M. le président. La parole est à M. Guillaume Gontard, pour le groupe Écologiste – Solidarité et Territoires.
(Applaudissements sur les travées du groupe GEST.)
M. Guillaume Gontard. Monsieur le Premier ministre, depuis deux ans, le groupe Ferroglobe, spécialisé dans le silicium et les ferroalliages, a engagé une restructuration massive de ses sites français. Fin mars, le groupe annonce l'arrêt de la production de deux de ses principaux sites : Château-Feuillet en Savoie et l'usine des Clavaux en Isère. Ce sont 357 emplois qui sont menacés, 357 familles qui depuis plusieurs mois vivent dans l'incertitude du lendemain, la peur et la colère au ventre.
Production industrielle indispensable à la souveraineté de la France, le silicium équipe les panneaux solaires comme les microprocesseurs. Il y va aussi d'un savoir-faire industriel d'excellence. Tout cela est menacé par la cupidité d'un groupe qui n'a plus grand-chose d'industriel.
Monsieur le Premier ministre, vous nous avez promis, ici même, que vous feriez tout pour éviter de nouvelles délocalisations d'industries indispensables à notre souveraineté.
Vous nous avez signifié, ici même, que « ce gouvernement est pleinement mobilisé pour la construction d'une filière photovoltaïque souveraine et durable. »
Vous avez d'ailleurs annoncé, et je tiens à saluer cette annonce, 18 milliards d'euros d'appels d'offres pour la fabrication de panneaux photovoltaïques. Mais, si nous renonçons à toute intervention publique, alors ces 18 milliards d'euros financeront l'industrie chinoise, avec un bilan humain et environnemental désastreux.

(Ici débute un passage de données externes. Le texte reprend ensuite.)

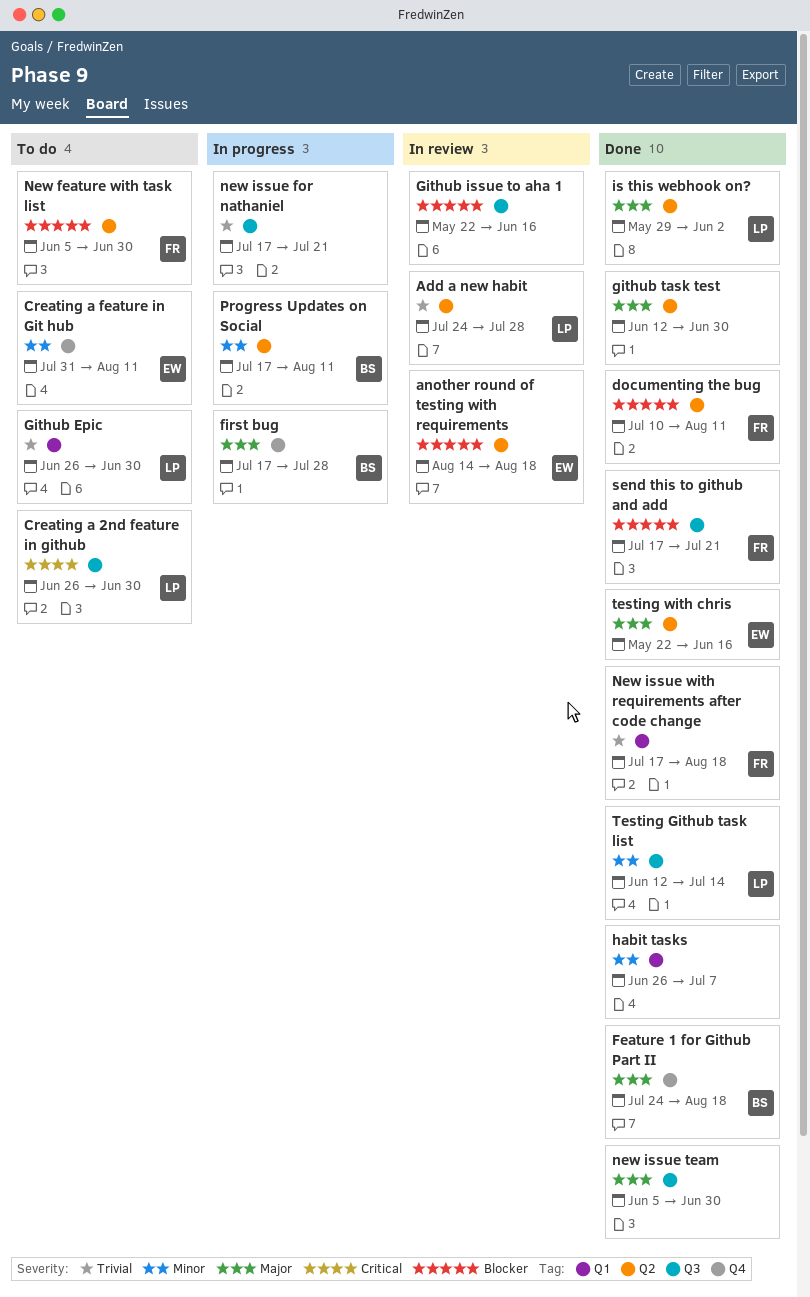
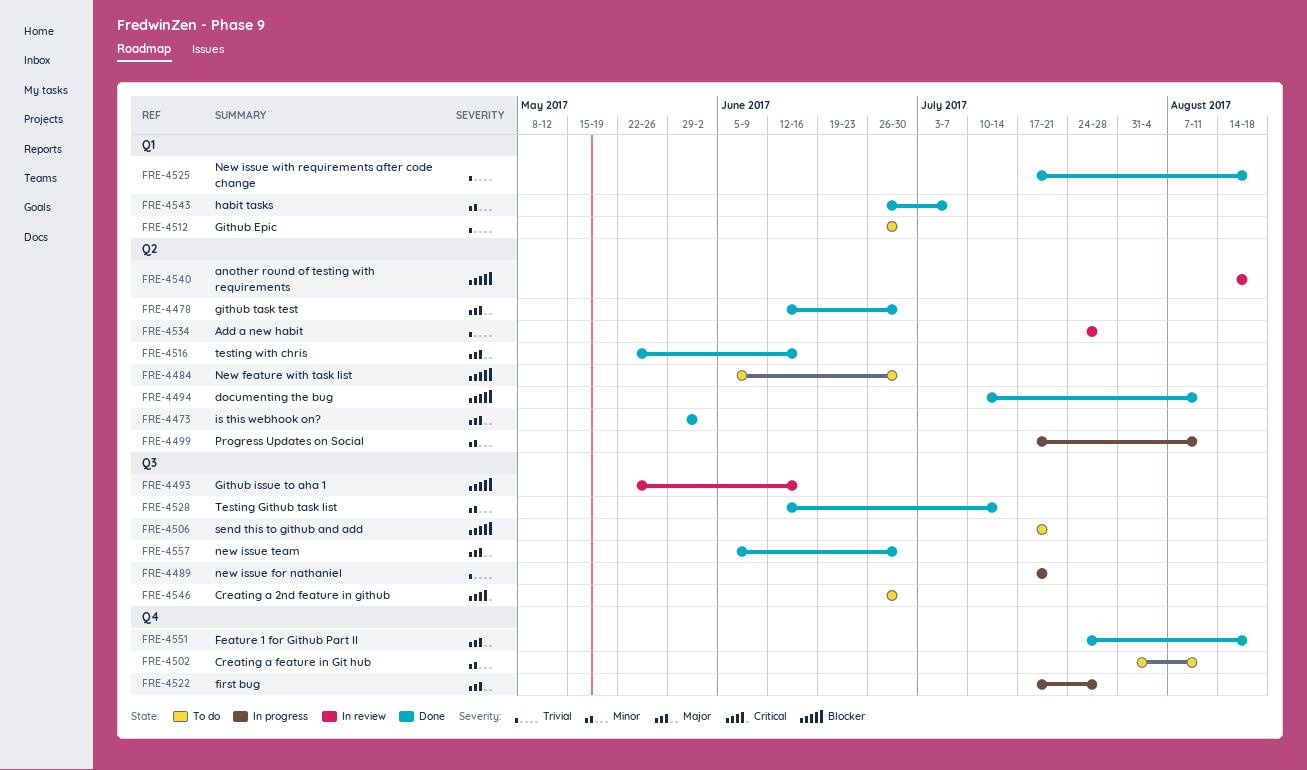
send this to github and add, status: Done -> To do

Pourtant, à Ferropem plus qu'ailleurs, les solutions sont sur la table. Les salariés et les organisations syndicales ont élaboré un contre-projet ambitieux et réaliste. Son adoption permettrait de maintenir l'activité sur tous les sites du groupe, de répondre ainsi aux nombreuses commandes qui ont été passées au titre des prochains mois et d'engager la modernisation nécessaire des installations.
Monsieur le Premier ministre, la France a et aura besoin de silicium. Après deux ans d'absence sur ce dossier, vous ne pouvez pas laisser Ferroglobe fermer ne serait-ce qu'un seul site. Nous vous demandons de suspendre le PSE, le plan de sauvegarde de l'emploi, d'investir dans Ferropem et, au besoin, de recourir à la nationalisation temporaire des sites.

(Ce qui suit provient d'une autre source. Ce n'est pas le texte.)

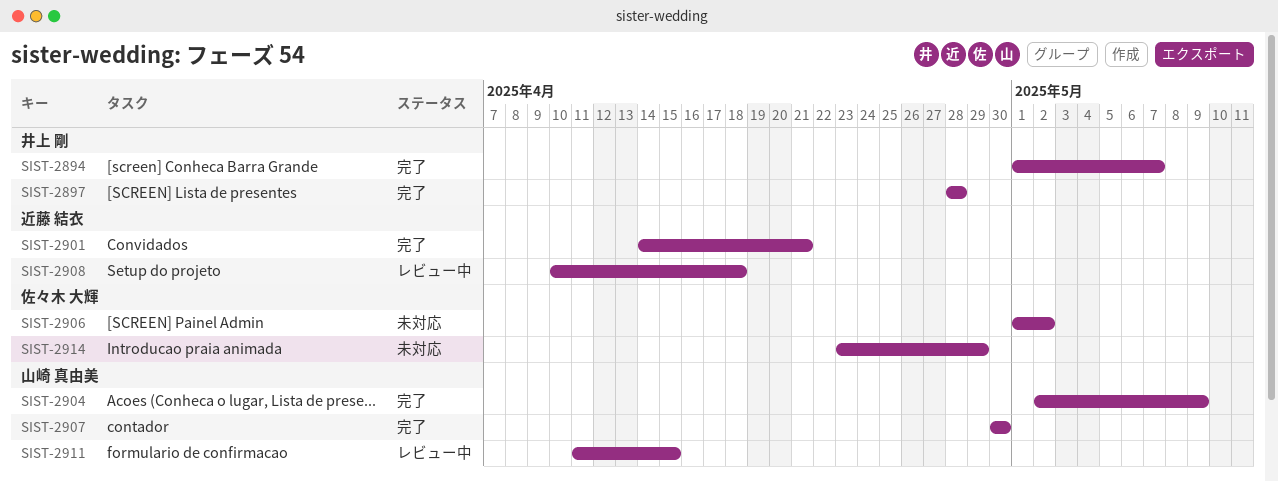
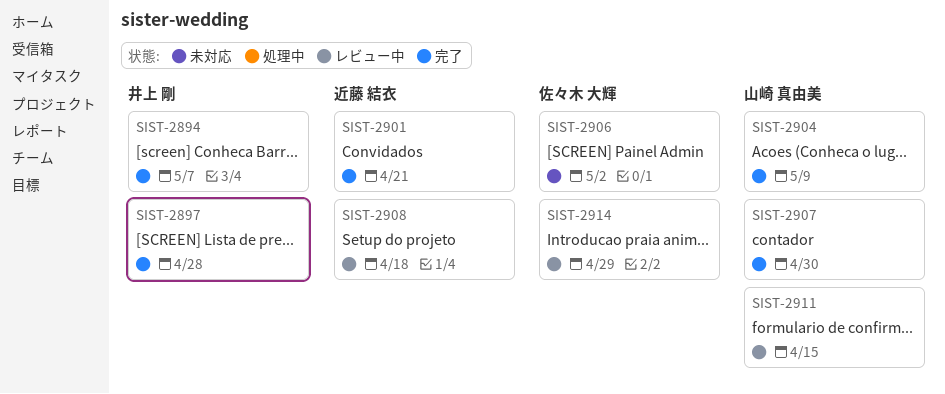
SIST-2914, status: 未対応 -> レビュー中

(Applaudissements sur les travées du groupe GEST. – Mme Cathy Apourceau-Poly applaudit également.)
M. le président. La parole est à M. le Premier ministre.
M. Jean Castex, Premier ministre. Monsieur le sénateur Guillaume Gontard, je vous confirme les propos que j'ai tenus dans cette enceinte et ailleurs : le Gouvernement vise un objectif de relocalisation des activités dans notre pays et de reconquête de notre souveraineté industrielle, pendant trop d'années délaissée. Le dossier qui fait l'objet de votre question est en effet symbolique.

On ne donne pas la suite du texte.